Instructions for the task:
Exactly as written, print the lines from the top of the listing through the line containing "Maiorano (1-0). Tre punti anche per il Borgo"; include no pictures.

START Source information

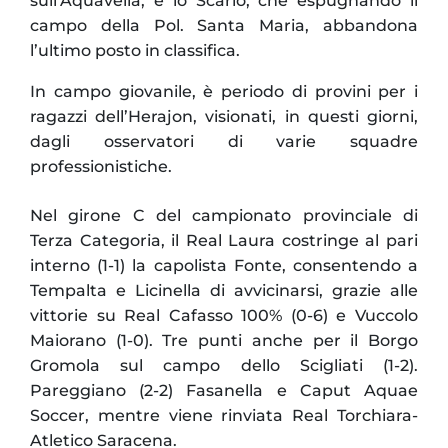
sull’Aquavella, e lo Scario, che espugnando il
campo della Pol. Santa Maria, abbandona
l’ultimo posto in classifica.
In campo giovanile, è periodo di provini per i
ragazzi dell’Herajon, visionati, in questi giorni,
dagli osservatori di varie squadre
professionistiche.
Nel girone C del campionato provinciale di
Terza Categoria, il Real Laura costringe al pari
interno (1-1) la capolista Fonte, consentendo a
Tempalta e Licinella di avvicinarsi, grazie alle
vittorie su Real Cafasso 100% (0-6) e Vuccolo
Maiorano (1-0). Tre punti anche per il Borgo
Gromola sul campo dello Scigliati (1-2).
Pareggiano (2-2) Fasanella e Caput Aquae
Soccer, mentre viene rinviata Real Torchiara-
Atletico Saracena.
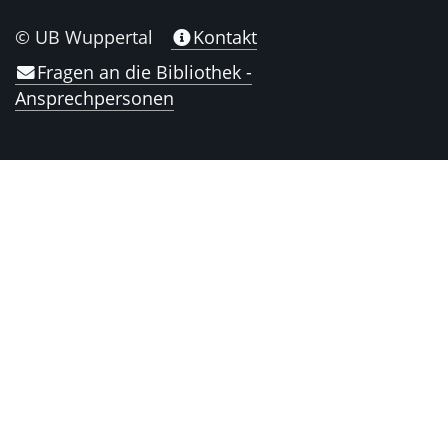
© UB Wuppertal
Kontakt
Fragen an die Bibliothek -
Ansprechpersonen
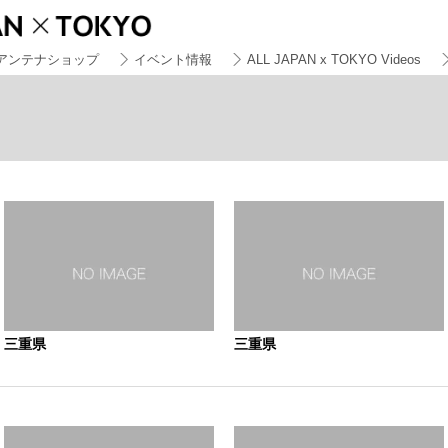
アンテナショップ
イベント情報
ALL JAPAN x TOKYO Videos
三重県
三重県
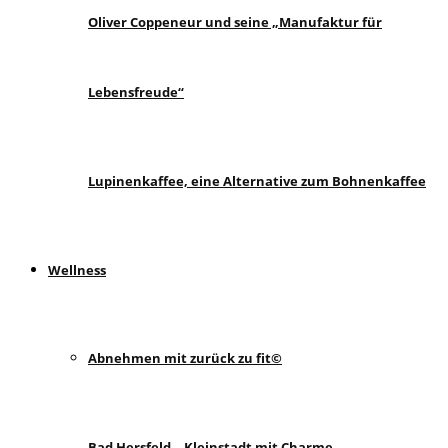
Oliver Coppeneur und seine „Manufaktur für
Lebensfreude“
Lupinenkaffee, eine Alternative zum Bohnenkaffee
Wellness
Abnehmen mit zurück zu fit©
Bad Hersfeld – Kleinstadt mit Charme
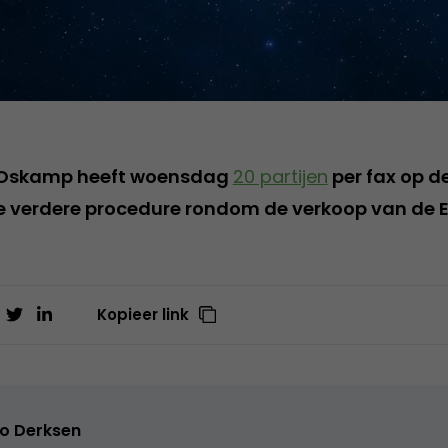
r Oskamp heeft woensdag
20 partijen
per fax op d
e verdere procedure rondom de verkoop van de 
Kopieer link
o Derksen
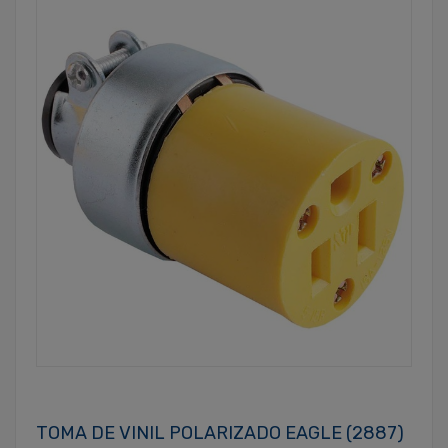
TOMA DE VINIL POLARIZADO EAGLE (2887)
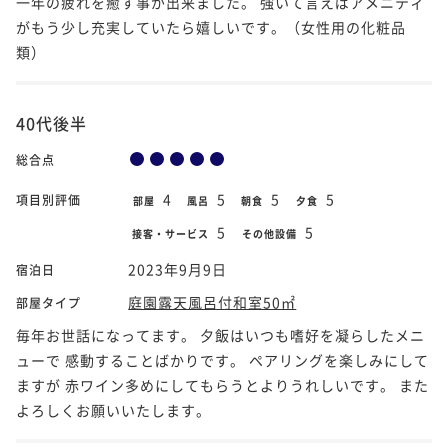
一年の疲れを癒す事が出来ました。 強いて言えばアメニティ
がもう少し充実していたら嬉しいです。（女性用の化粧品
類）
40代後半
総合点
4
5
5
5
項目別評価
部屋
風呂
朝食
夕食
5
5
接客・サービス
その他設備
2023年9月9日
宿泊日
庭園露天風呂付和室50㎡
部屋タイプ
毎年お世話になってます。 夕飯はいつも嗜好を凝らしたメニ
ューで 感動することばかりです。 ペアリングを楽しみにして
ますが 赤ワイン多めにしてもらうとよりうれしいです。 また
よろしくお願いいたします。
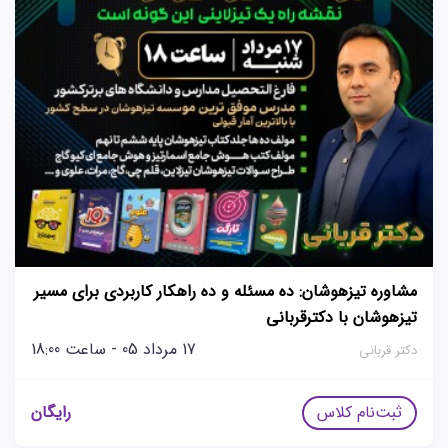
مشاوره تیزهوشان: ده مسئله و ده راهکار کاربردی برای مسیر
تیزهوشان با دکترقربانی
17 مرداد 05 - ساعت 18:00
دکتر قربانی
ثبت‌نام کلاس
رایگان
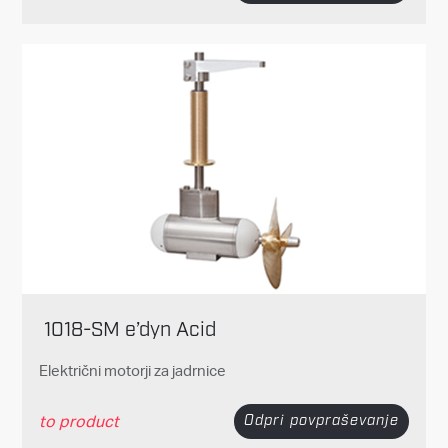
1018-SM e’dyn Acid
Električni motorji za jadrnice
to product
Odpri povpraševanje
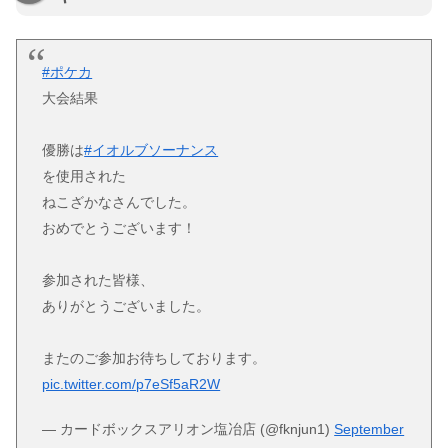
#ポケカ
大会結果
優勝は
#イオルブソーナンス
を使用された
ねこざかなさんでした。
おめでとうございます！
参加された皆様、
ありがとうございました。
またのご参加お待ちしております。
pic.twitter.com/p7eSf5aR2W
— カードボックスアリオン塩冶店 (@fknjun1)
September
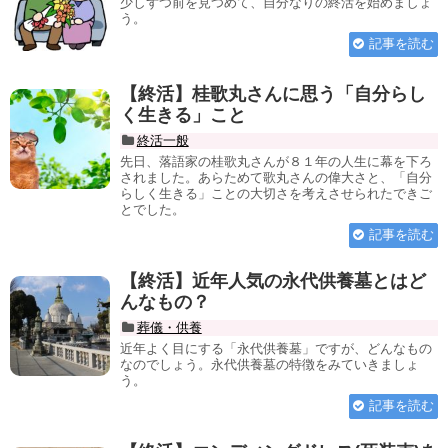
少しずつ前を見つめて、自分なりの終活を始めましょ
う。
記事を読む
【終活】桂歌丸さんに思う「自分らし
く生きる」こと
終活一般
先日、落語家の桂歌丸さんが８１年の人生に幕を下ろ
されました。あらためて歌丸さんの偉大さと、「自分
らしく生きる」ことの大切さを考えさせられたできご
とでした。
記事を読む
【終活】近年人気の永代供養墓とはど
んなもの？
葬儀・供養
近年よく目にする「永代供養墓」ですが、どんなもの
なのでしょう。永代供養墓の特徴をみていきましょ
う。
記事を読む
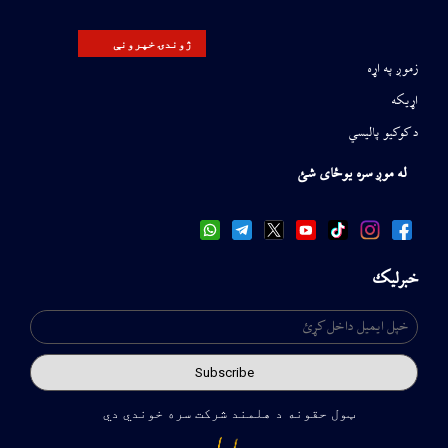
ژوندۍ خپرونې
زموږ په اړه
اړیکه
د کوکیو پالیسي
له موږ سره یوځای شئ
خبرلیک
ټول حقونه د هلمند شرکت سره خوندي دي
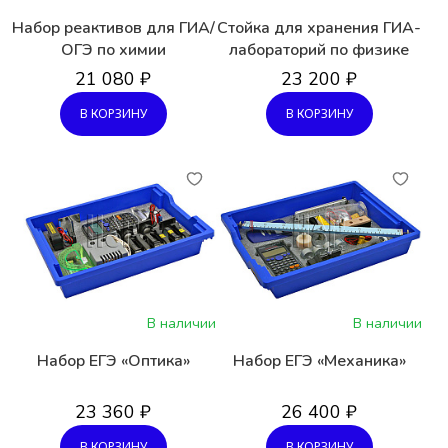
Набор реактивов для ГИА/
Стойка для хранения ГИА-
ОГЭ по химии
лабораторий по физике
21 080 ₽
23 200 ₽
В КОРЗИНУ
В КОРЗИНУ
В наличии
В наличии
Набор ЕГЭ «Оптика»
Набор ЕГЭ «Механика»
23 360 ₽
26 400 ₽
В КОРЗИНУ
В КОРЗИНУ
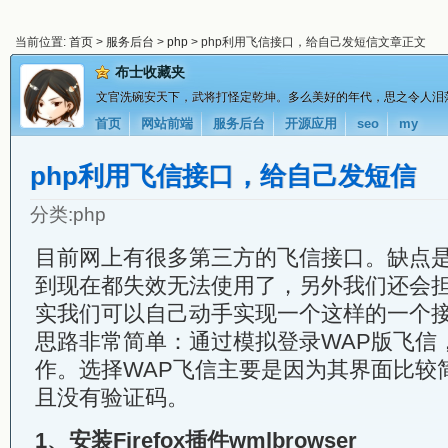
当前位置:
首页
>
服务后台
>
php
> php利用飞信接口，给自己发短信文章正文
布士收藏夹
文官洗碗安天下，武将打怪定乾坤。多么美好的年代，思之令人泪
首页
网站前端
服务后台
开源应用
seo
my
php利用飞信接口，给自己发短信
分类:
php
目前网上有很多第三方的飞信接口。缺点
到现在都失效无法使用了，另外我们还会
实我们可以自己动手实现一个这样的一个
思路非常简单：通过模拟登录WAP版飞信
作。选择WAP飞信主要是因为其界面比较
且没有验证码。
1、安装Firefox插件wmlbrowser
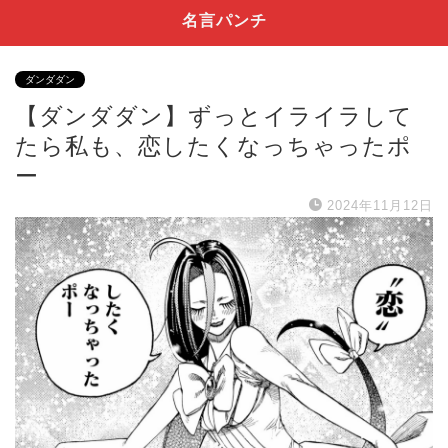
名言パンチ
ダンダダン
【ダンダダン】ずっとイライラして
たら私も、恋したくなっちゃったポ
ー
2024年11月12日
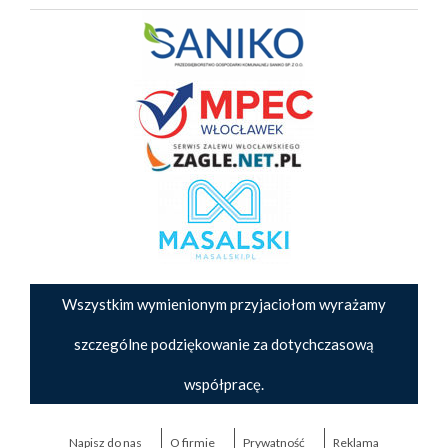
Wszystkim wymienionym przyjaciołom wyrażamy
szczególne podziękowanie za dotychczasową
współpracę.
Napisz do nas
O firmie
Prywatność
Reklama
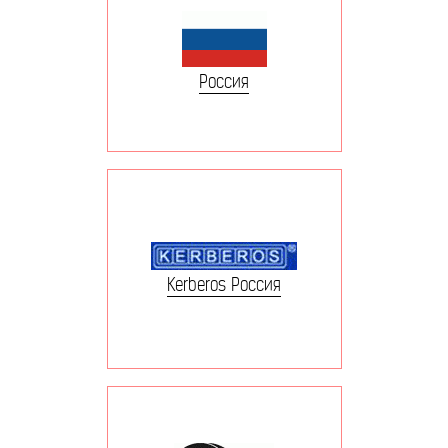
Россия
Kerberos Россия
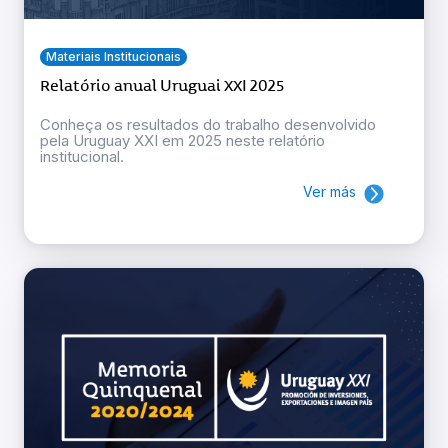
Materiais Institucionais
Relatório anual Uruguai XXI 2025
Conheça os resultados do trabalho desenvolvido
pela Uruguay XXI em 2025 neste relatório
institucional.
Ver más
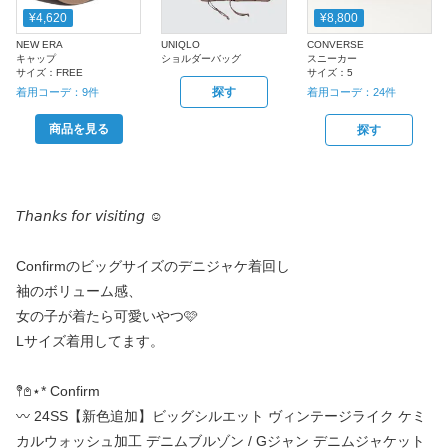
¥4,620
¥8,800
NEW ERA
UNIQLO
CONVERSE
キャップ
ショルダーバッグ
スニーカー
サイズ：
FREE
サイズ：
5
探す
着用コーデ：
9
件
着用コーデ：
24
件
商品を見る
探す
𝘛𝘩𝘢𝘯𝘬𝘴 𝘧𝘰𝘳 𝘷𝘪𝘴𝘪𝘵𝘪𝘯𝘨 ☺︎︎
Confirmのビッグサイズのデニジャケ着回し
袖のボリューム感、
女の子が着たら可愛いやつ🩷
Lサイズ着用してます。
𖤥𖤘⋆* Confirm
〰️ 24SS【新色追加】ビッグシルエット ヴィンテージライク ケミ
カルウォッシュ加工 デニムブルゾン / Gジャン デニムジャケット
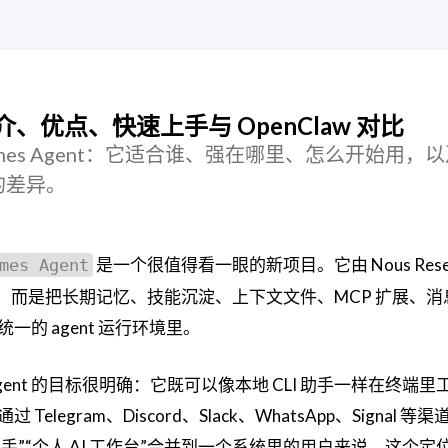
：简介、优点、快速上手与 OpenClaw 对比
的 Hermes Agent：它适合谁、强在哪里、怎么开始用，
上的差异。
是一个很值得看一眼的新项目。它由 Nous Resea
mes Agent
，而是把长期记忆、技能沉淀、上下文文件、MCP 扩展、消
的 agent 运行环境里。
 Agent 的目标很明确：它既可以像本地 CLI 助手一样在终端
egram、Discord、Slack、WhatsApp、Signal 等
手”“个人 AI 工作台”合并到一个系统里的用户来说，这个定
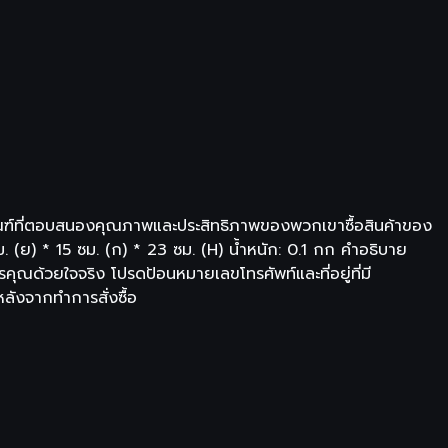
ิตภัณฑ์ที่ตอบสนองคุณภาพและประสิทธิภาพของพวกเขาซื้อสินค้าของ
 (ย) * 15 ซม. (ก) * 23 ซม. (H) น้ำหนัก: 0.1 กก คำอธิบาย
คุณด้วยใจจริง โปรดป้อนหมายเลขโทรศัพท์และที่อยู่ที่มี
หลังจากทำการสั่งซื้อ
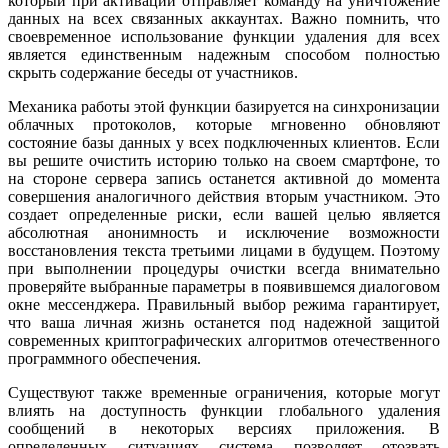
который при активации отправляет команду на уничтожение
данных на всех связанных аккаунтах. Важно помнить, что
своевременное использование функции удаления для всех
является единственным надежным способом полностью
скрыть содержание беседы от участников.
Механика работы этой функции базируется на синхронизации
облачных протоколов, которые мгновенно обновляют
состояние базы данных у всех подключенных клиентов. Если
вы решите очистить историю только на своем смартфоне, то
на стороне сервера запись останется активной до момента
совершения аналогичного действия вторым участником. Это
создает определенные риски, если вашей целью является
абсолютная анонимность и исключение возможности
восстановления текста третьими лицами в будущем. Поэтому
при выполнении процедуры очистки всегда внимательно
проверяйте выбранные параметры в появившемся диалоговом
окне мессенджера. Правильный выбор режима гарантирует,
что ваша личная жизнь останется под надежной защитой
современных криптографических алгоритмов отечественного
программного обеспечения.
Существуют также временные ограничения, которые могут
влиять на доступность функции глобального удаления
сообщений в некоторых версиях приложения. В
определенных ситуациях система позволяет отозвать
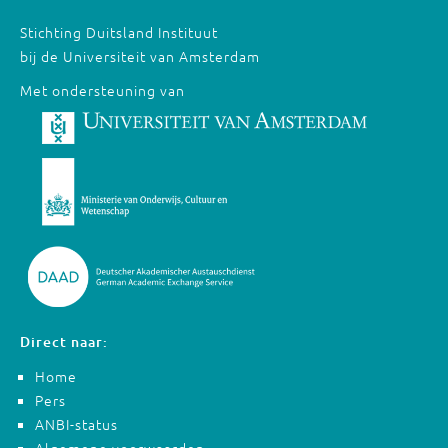
Stichting Duitsland Instituut
bij de Universiteit van Amsterdam
Met ondersteuning van
Direct naar:
Home
Pers
ANBI-status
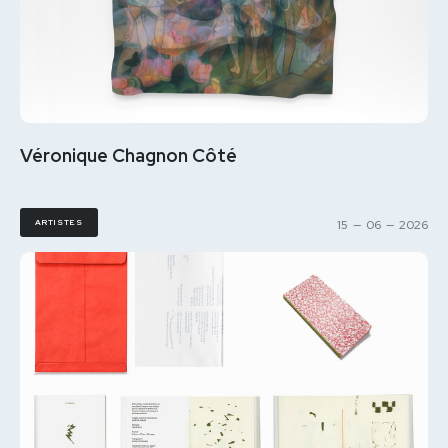
Véronique Chagnon Côté
ARTISTES
15
—
06
—
2026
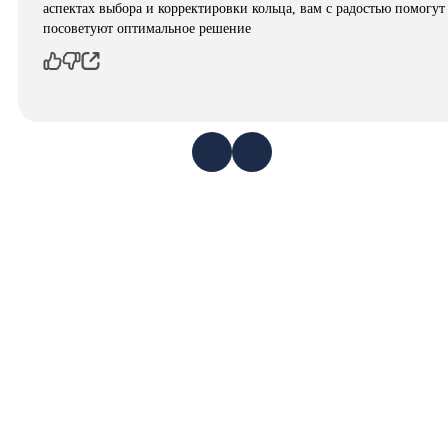
аспектах выбора и корректировки кольца, вам с радостью помогут
посоветуют оптимальное решение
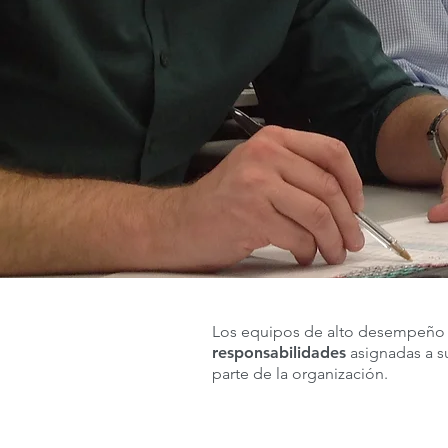
Los equipos de alto desempeño 
responsabilidades
asignadas a 
parte de la organización.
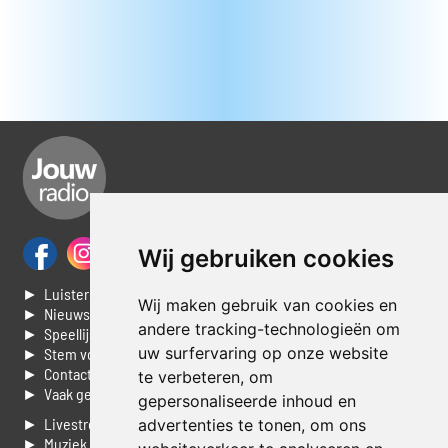
Wij gebruiken cookies
► Luisteren naar Jouwradio
Wij maken gebruik van cookies en
► Nieuws
andere tracking-technologieën om
► Speellijst
uw surfervaring op onze website
► Stem voor de Dag top 3
► Contacteer ons
te verbeteren, om
► Vaak gestelde vragen
gepersonaliseerde inhoud en
► Livestream informatie
advertenties te tonen, om ons
► Muziek opzoeken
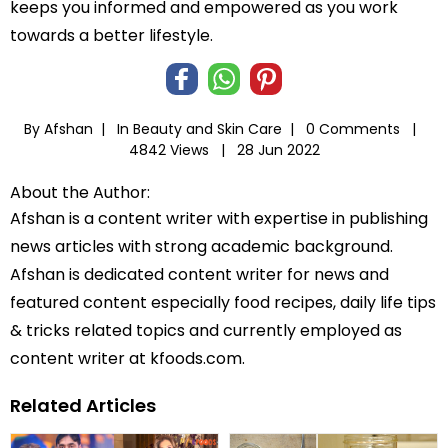
keeps you informed and empowered as you work
towards a better lifestyle.
By Afshan |
In
Beauty and Skin Care
|
0 Comments |
4842 Views |
28 Jun 2022
About the Author:
Afshan is a content writer with expertise in publishing
news articles with strong academic background.
Afshan is dedicated content writer for news and
featured content especially food recipes, daily life tips
& tricks related topics and currently employed as
content writer at kfoods.com.
Related Articles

END Source information

Output of the exercise:
sull’Aquavella, e lo Scario, che espugnando il
campo della Pol. Santa Maria, abbandona
l’ultimo posto in classifica.
In campo giovanile, è periodo di provini per i
ragazzi dell’Herajon, visionati, in questi giorni,
dagli osservatori di varie squadre
professionistiche.
Nel girone C del campionato provinciale di
Terza Categoria, il Real Laura costringe al pari
interno (1-1) la capolista Fonte, consentendo a
Tempalta e Licinella di avvicinarsi, grazie alle
vittorie su Real Cafasso 100% (0-6) e Vuccolo
Maiorano (1-0). Tre punti anche per il Borgo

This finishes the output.